Las Vegas Sands 8-K 2013
SECURITIES AND EXCHANGE COMMISSION
WASHINGTON, D.C. 20549
PURSUANT TO SECTION 13 OR 15(D) OF THE
SECURITIES EXCHANGE ACT OF 1934
Date of Report (date of earliest event reported): April 23, 2013
LAS VEGAS SANDS CORP.
(Exact name of registrant as specified in its charter)
Registrant’s telephone number, including area code: (702) 414-1000
(Former name or former address, if changed since last report)
Check the appropriate box if the Form 8-K filing is intended to simultaneously satisfy the filing obligation of the registrant under any of the following provisions (See General Instruction A.2. below):
o Written Communication pursuant to Rule 425 under the Securities Act (17 CFR 230.425)
o Soliciting material pursuant to Rule 14a-12 under the Exchange Act (17 CFR 240.14a-12)
o Pre-commencement communications pursuant to Rule 14d-2(b) under the Exchange Act (17 CFR 240.14d-2(b))
o Pre-commencement communications pursuant to Rule 13e-4(c) under the Exchange Act (17 CFR 240.13e-4(c))
Item 4.01 Changes in Registrant's Certifying Accountant
(a) On April 23, 2013, PricewaterhouseCoopers LLP indicated to Las Vegas Sands Corp. (the “Company”), and the Company concurred, that PricewaterhouseCoopers LLP declined to stand for re-election as the Company’s independent registered public accounting firm for the fiscal year ending December 31, 2013. PricewaterhouseCoopers LLP’s current appointment will terminate upon completion of its review of the Company’s condensed consolidated financial statements as of and for the quarter ended March 31, 2013, the filing of the related Form 10-Q, and completion of certain statutory audit services.
The Audit Committee is currently in the process of selecting an independent registered public accounting firm to replace PricewaterhouseCoopers LLP and intends to authorize PricewaterhouseCoopers LLP to respond fully to any inquiries of the successor firm.
The reports of PricewaterhouseCoopers LLP on the Company’s consolidated financial statements for the fiscal years ended December 31, 2012 and 2011 contained no adverse opinion or disclaimer of opinion and were not qualified or modified as to uncertainty, audit scope or accounting principles.

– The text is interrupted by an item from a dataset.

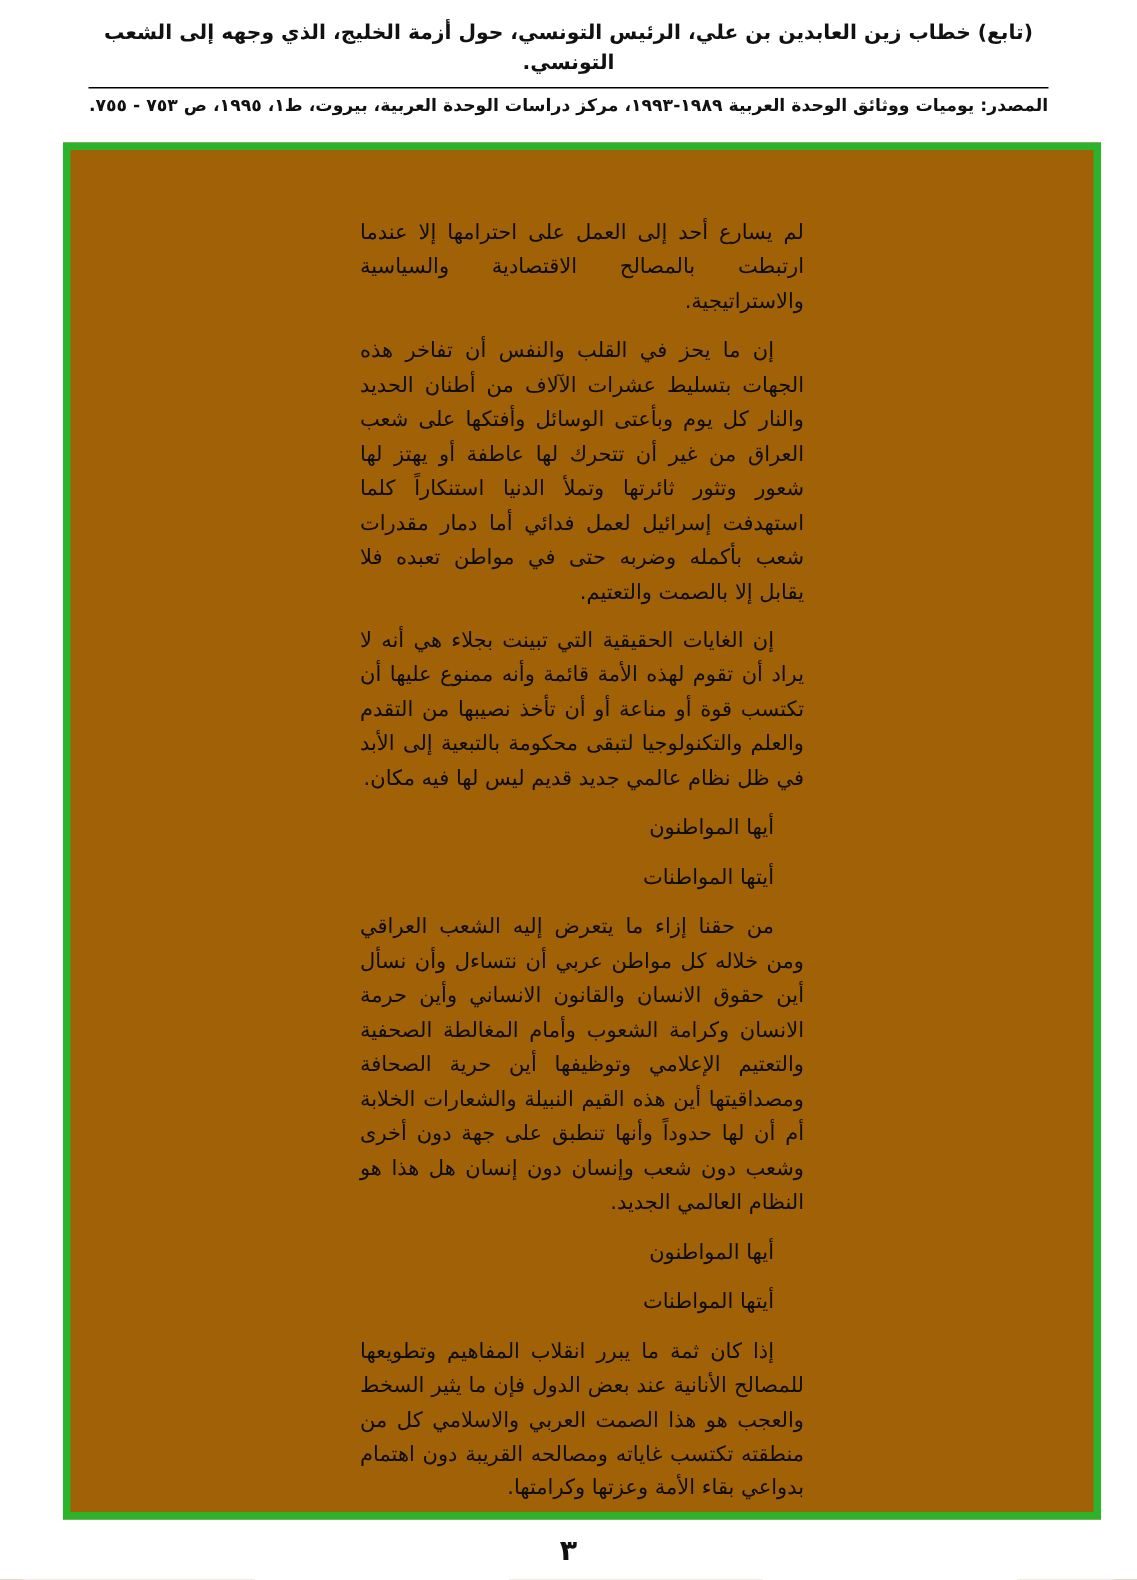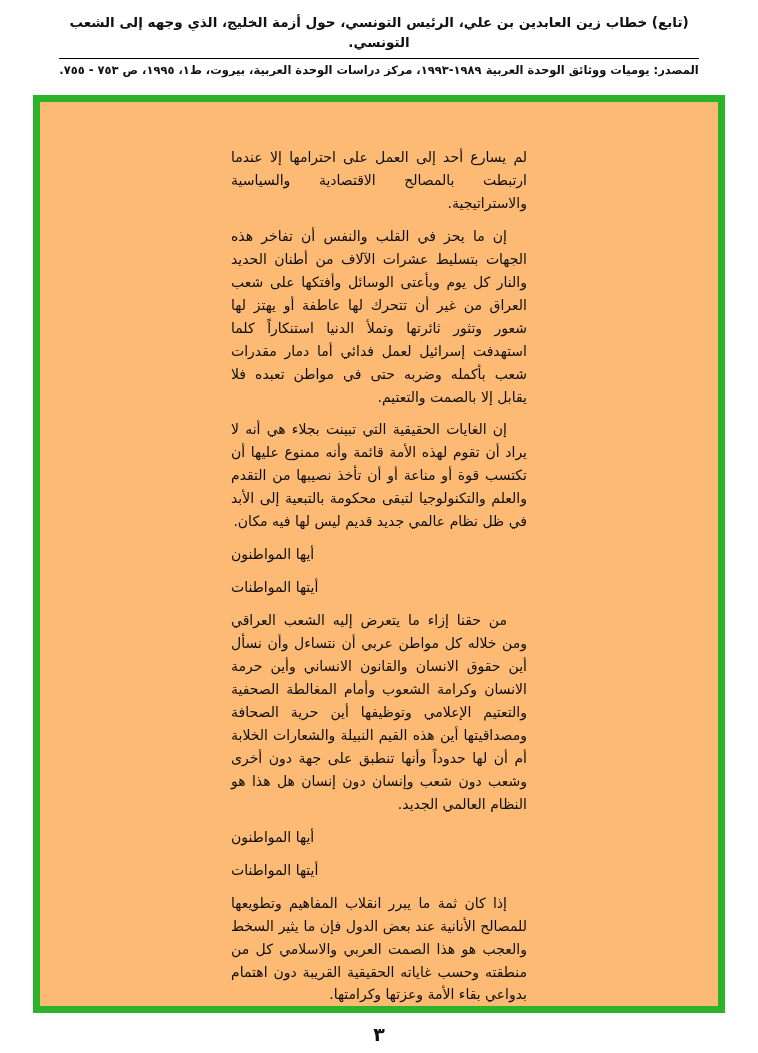"لم يسارع أحد إلى العمل" .frame { background: #fdba74 -> #a16207; border: 7px solid #22c55e -> 5px solid #22c55e; left: 33px -> 42px }
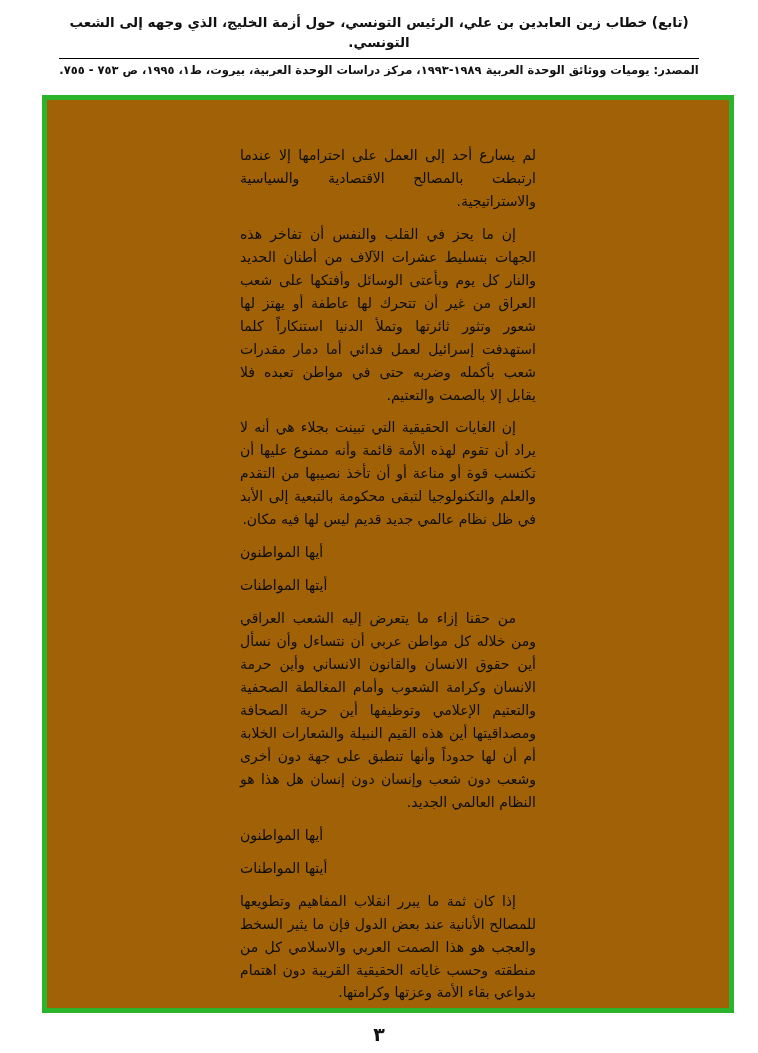"أيها المواطنون" .text-column p.salutation { text-align: left -> right }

During the fiscal years ended December 31, 2012 and 2011 and through April 23, 2013, there have been no disagreements with PricewaterhouseCoopers LLP on any matter of accounting principles or practices, financial statement disclosure, or auditing scope or procedure, which disagreements if not resolved to the satisfaction of PricewaterhouseCoopers LLP would have caused it to make reference to the subject matter of the disagreements in connection with its reports on the Company’s consolidated financial statements for such years.
During the fiscal years ended December 31, 2012 and 2011 and through April 23, 2013, there have been no “reportable events” as defined in Item 304(a)(1)(v) of Regulation S-K.
The Company has provided PricewaterhouseCoopers LLP with a copy of the disclosures it is making in this Form 8-K in response to Item 304(a) of Regulation S-K and has requested that PricewaterhouseCoopers LLP furnish the Company with a letter addressed to the Securities and Exchange Commission stating whether it agrees with the above statements and, if not, stating the respects in which it does not agree. A copy of such letter, dated April 25, 2013, is filed as Exhibit 16 to this Form 8-K.
Item 9.01 Financial Statements and Exhibits
16 Letter from PricewaterhouseCoopers LLP, dated April 25, 2013
Pursuant to the requirements of the Securities Exchange Act of 1934, the registrant has duly caused this report on Form 8-K to be signed on its behalf by the undersigned, thereunto duly authorized.